EBITDA for the quarter stood at Rs 198.7 crore, with a margin of 16.3%, down from 18.3% in the previous quarter.
Total expenses increased by 55.21% to Rs 1,230.9 crore in Q2 FY25, compared to Rs 793 crore in Q2 FY24.
The company expanded its footprint by adding 85 new stores across its brand portfolio during Q2.
DIL also announced that it has secured exclusive master franchise rights for three modern QSR brands: TeaLive, New York Fries and Sanook Kitchen. Each partnership is unique and shall help DIL to achieve its growth strategy.
As DIL’s existing brands continue to drive store growth and introduce exciting new menu offerings, DIL broadens its offerings to include a new category of modern food & beverage choices by expanding its portfolio of brands.Ravi Jaipuria, Non-Executive Chairman, Devyani International Limited said, “We are happy to welcome new brands to DIL family, catering to youth categories such as handcrafted tea, fresh cut fries and authentic Thai & Asian cuisine.

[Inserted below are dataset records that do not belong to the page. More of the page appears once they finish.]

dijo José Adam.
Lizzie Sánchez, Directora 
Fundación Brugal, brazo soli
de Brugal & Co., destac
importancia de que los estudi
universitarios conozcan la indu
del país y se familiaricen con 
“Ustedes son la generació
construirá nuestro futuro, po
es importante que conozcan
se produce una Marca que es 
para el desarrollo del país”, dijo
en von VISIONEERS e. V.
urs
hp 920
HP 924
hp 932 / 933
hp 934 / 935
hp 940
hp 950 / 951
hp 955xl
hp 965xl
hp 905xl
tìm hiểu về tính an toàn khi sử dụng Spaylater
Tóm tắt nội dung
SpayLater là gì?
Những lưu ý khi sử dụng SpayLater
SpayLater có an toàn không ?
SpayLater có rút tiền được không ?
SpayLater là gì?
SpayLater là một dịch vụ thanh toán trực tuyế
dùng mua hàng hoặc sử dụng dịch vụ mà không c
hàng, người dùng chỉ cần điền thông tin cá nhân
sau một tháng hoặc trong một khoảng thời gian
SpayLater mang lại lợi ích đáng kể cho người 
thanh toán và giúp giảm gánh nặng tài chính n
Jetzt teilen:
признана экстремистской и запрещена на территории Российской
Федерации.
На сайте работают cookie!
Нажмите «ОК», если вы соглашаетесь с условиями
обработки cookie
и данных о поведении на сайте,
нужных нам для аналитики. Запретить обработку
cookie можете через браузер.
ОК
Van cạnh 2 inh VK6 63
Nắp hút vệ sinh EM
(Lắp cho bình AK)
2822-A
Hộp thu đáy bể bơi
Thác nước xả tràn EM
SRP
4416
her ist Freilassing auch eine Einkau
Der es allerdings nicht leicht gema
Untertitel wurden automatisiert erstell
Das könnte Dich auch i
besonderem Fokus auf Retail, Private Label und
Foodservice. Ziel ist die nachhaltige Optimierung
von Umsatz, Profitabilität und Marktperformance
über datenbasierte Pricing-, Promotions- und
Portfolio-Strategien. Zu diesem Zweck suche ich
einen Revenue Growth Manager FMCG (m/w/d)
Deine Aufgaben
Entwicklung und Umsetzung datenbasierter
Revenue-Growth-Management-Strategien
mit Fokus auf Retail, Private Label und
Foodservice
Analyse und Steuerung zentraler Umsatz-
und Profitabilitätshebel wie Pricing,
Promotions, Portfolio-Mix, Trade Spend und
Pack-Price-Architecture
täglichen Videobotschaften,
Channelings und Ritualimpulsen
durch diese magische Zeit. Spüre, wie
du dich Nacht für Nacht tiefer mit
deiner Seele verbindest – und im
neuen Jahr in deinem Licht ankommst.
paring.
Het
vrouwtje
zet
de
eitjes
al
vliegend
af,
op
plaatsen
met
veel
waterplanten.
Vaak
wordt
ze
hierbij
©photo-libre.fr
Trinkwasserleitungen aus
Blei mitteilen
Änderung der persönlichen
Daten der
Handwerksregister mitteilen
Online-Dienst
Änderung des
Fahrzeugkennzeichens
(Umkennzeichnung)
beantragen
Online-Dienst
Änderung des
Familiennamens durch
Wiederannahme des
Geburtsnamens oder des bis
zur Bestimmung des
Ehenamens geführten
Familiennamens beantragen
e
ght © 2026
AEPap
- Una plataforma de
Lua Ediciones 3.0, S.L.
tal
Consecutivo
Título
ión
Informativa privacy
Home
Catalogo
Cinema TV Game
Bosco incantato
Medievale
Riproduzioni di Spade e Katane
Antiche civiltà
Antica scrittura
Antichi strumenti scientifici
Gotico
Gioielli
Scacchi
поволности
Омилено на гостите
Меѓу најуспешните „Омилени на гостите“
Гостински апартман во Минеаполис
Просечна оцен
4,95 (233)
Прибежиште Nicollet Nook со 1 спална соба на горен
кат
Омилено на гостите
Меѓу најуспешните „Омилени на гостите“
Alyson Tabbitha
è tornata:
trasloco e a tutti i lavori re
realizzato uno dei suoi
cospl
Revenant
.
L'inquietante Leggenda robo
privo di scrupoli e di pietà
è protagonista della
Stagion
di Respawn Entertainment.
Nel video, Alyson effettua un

The new partnerships reflect our commitment to bringing diverse, high-quality contemporary food & beverages brands to our customers, while driving sustainable growth for DIL. With exclusive rights for these brands in India, DIL is consolidating its strategy of ‘FOOD ON THE GO’ and ‘HOUSE OF BRANDS’.”We remain committed to our investments across DIL’s brand portfolio to broaden our reach, engage target consumers, and seize growth opportunities across the country. While we recognize the current subdued environment in the QSR industry, we are confident that the current headwinds are transient in nature. As firm believers in India’s growth story, we are well positioned to capitalize on future opportunities and delivering value to all our stakeholders,” Jaipuria added.
As of September 30, 2024, DIL operates over 1,900 stores across more than 260 cities in India, Thailand, Nigeria, and Nepal. The company is the largest franchisee for Yum Brands in India, operating KFC and Pizza Hut outlets, and is also the exclusive franchise for Costa Coffee.